Reporter: Rika Theo, Hans Henricus, Bambang Rakhmanto, Yudo Winarto, KONTAN | Editor: Barratut Taqiyyah Rafie
JAKARTA. Meski menghadapi ancaman penghentian distribusi film dari Amerika Serikat (AS), pemerintah kukuh dengan keputusannya. Pemerintah tetap menghitung komponen royalti dalam bea masuk film impor.
Direktur Teknis Kepabeanan Direktorat Jenderal Bea Cukai (DJBC) Heri Kristiono mengatakan, penghitungan royalti ini bukan menambah tarif bea masuk. Sebab, tarif bea masuk film impor masih tetap. Film impor diklasifikasikan dalam HS code: 3706 dengan pembebanan tarif bea masuk 10%, Pajak Pertambahan Nilai (PPN) impor 10%, dan Pajak Penghasilan (PPh) pasal 22 impor 2,5%. Namun sekarang, pemerintah memasukkan pajak royalti dalam hitungan pabean film impor.
Ini berawal dari surat Badan Pertimbangan Perfilman Nasional (BP2N) ke DJBC pada 26 Maret 2010 untuk menilai kembali nilai pabean film impor yang terlalu rendah. "Kami melakukan audit ulang karena nilai pabeannya terlalu rendah," ujar Thomas Sugijata, Direktur Jenderal Bea Cukai.
Dari audit ulang terungkap selama ini pengusaha film asing memasukkan copy film ke Indonesia tanpa nilai royalti ke dalam nilai pabean. Maka pemerintah pun mengeluarkan kebijakan soal film impor.
Selain menyesuaikan dengan aturan World Trade Organization (WTO), pengenaan bea masuk plus royalti impor film juga bentuk keadilan bagi film dalam negeri yang selama ini terkena berbagai jenis pajak.
Thomas mengatakan, nilai pabean film impor itu hanya US$ 0,43 per meter rol film atau sekitar US$ 1.290 untuk satu rol film. "Dengan nilai itu sudah bisa ditayangkan, padahal produksi film dalam negeri kan lebih dari itu," katanya.
Tapi pengenaan royalti itu mendapat tentangan dari asosiasi produsen film AS, Motion Picture Association of America (MPAA).

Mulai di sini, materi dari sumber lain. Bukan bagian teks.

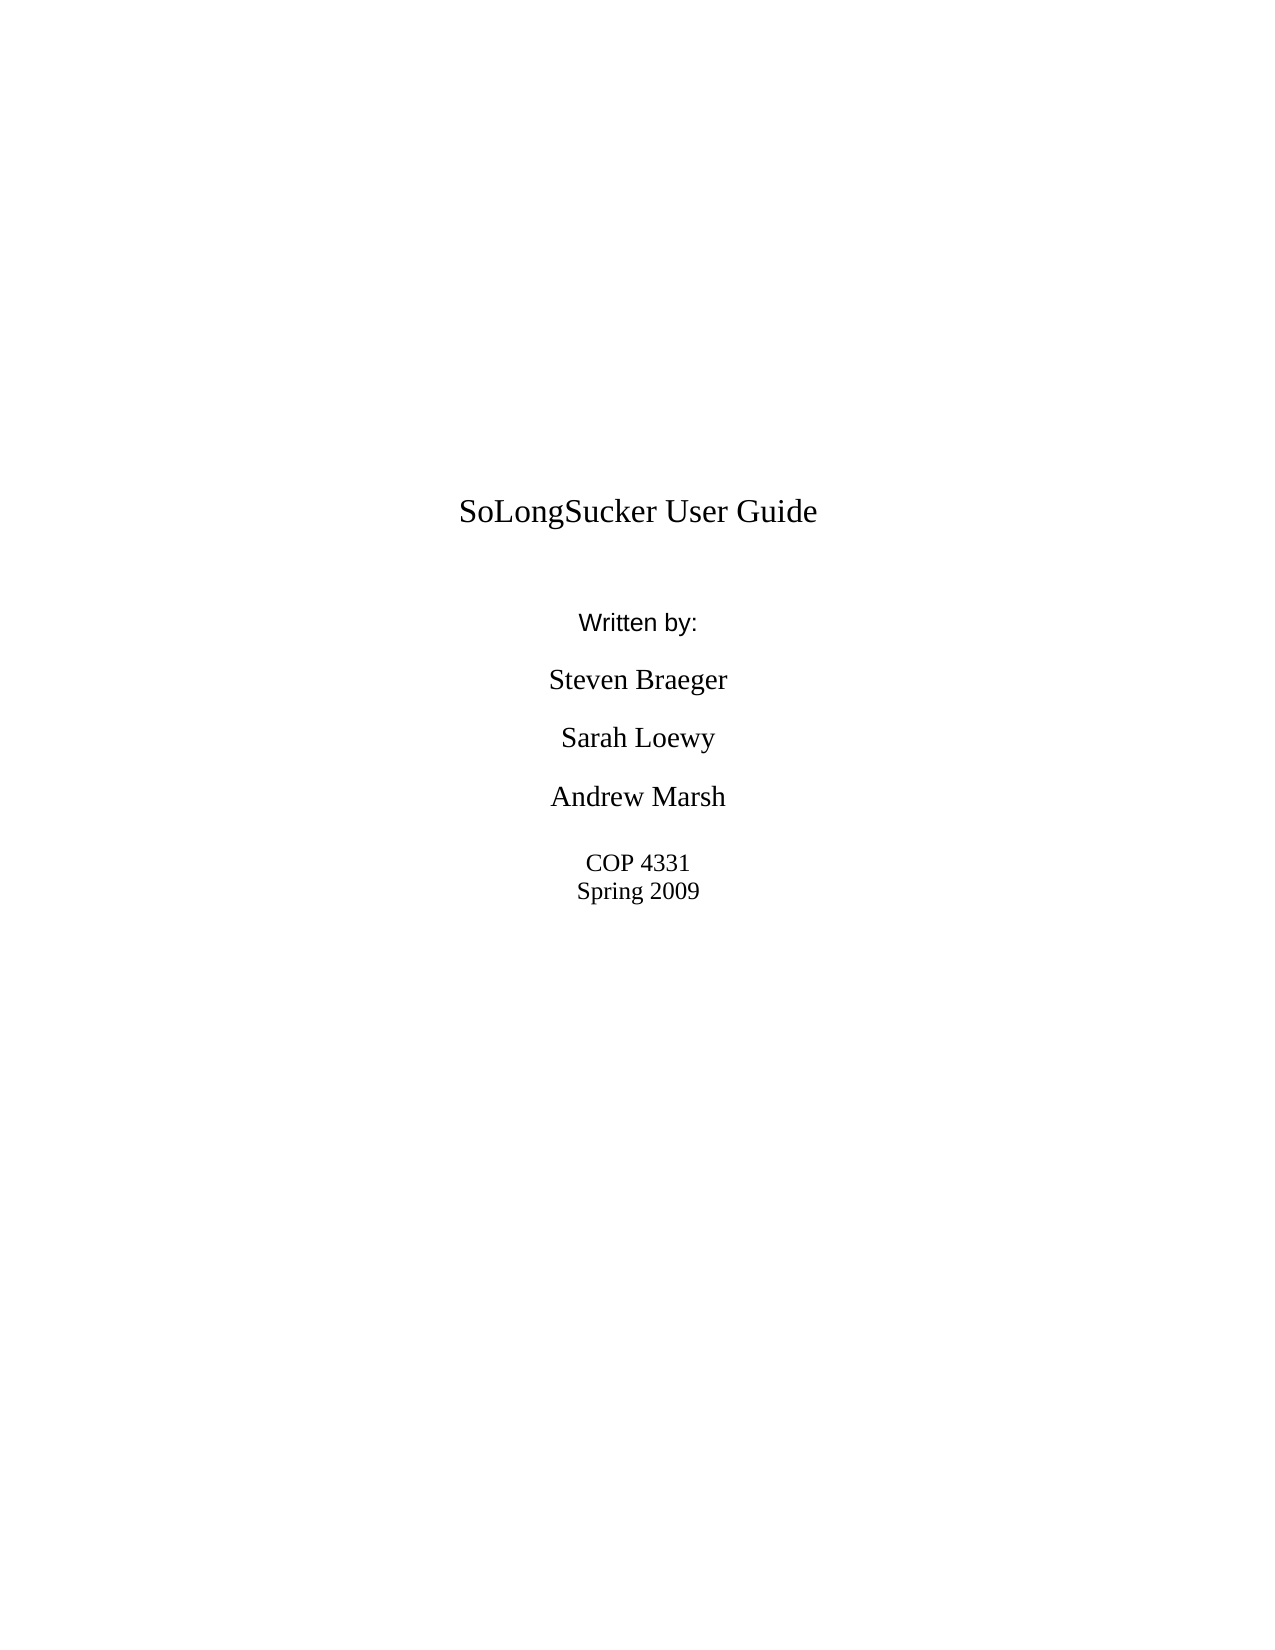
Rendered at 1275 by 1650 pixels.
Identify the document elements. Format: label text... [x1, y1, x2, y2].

text Written by: [151, 608, 1125, 637]
text COP 4331 [151, 848, 1125, 876]
text Steven Braeger [151, 662, 1125, 696]
text Spring 2009 [151, 876, 1125, 905]
text Sarah Loewy [151, 721, 1125, 754]
text Andrew Marsh [151, 779, 1125, 813]
text SoLongSucker User Guide [151, 491, 1125, 529]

Mereka menganggap hak distribusi tidak kena bea masuk. "Sebenarnya ini masalah perbedaan interpretasi atas royalti," kata Darussalam, pengamat pajak.
Darussalam berpendapat, pada aturan umum soal bea masuk WTO pasal 8 ayat 1 huruf c, tertulis hak untuk mereproduksi barang impor tak boleh ditambahkan dalam penentuan nilai kepabeanan. Hak mereproduksi itu disebut juga dengan hak distribusi. Jika berlanjut, masalah ini bisa dibawa ke WTO. "Di Malaysia juga pernah terjadi sengketa mirip," imbuhnya.
Pemerintah sudah meminta MPAA menyampaikan keberatan mereka secara tertulis. Namun, menurut Ketua Gabungan Pengusaha Bioskop Seluruh Indonesia Johny Syafrudin, produsen film Hollywood memilih bertemu langsung dengan pemerintah.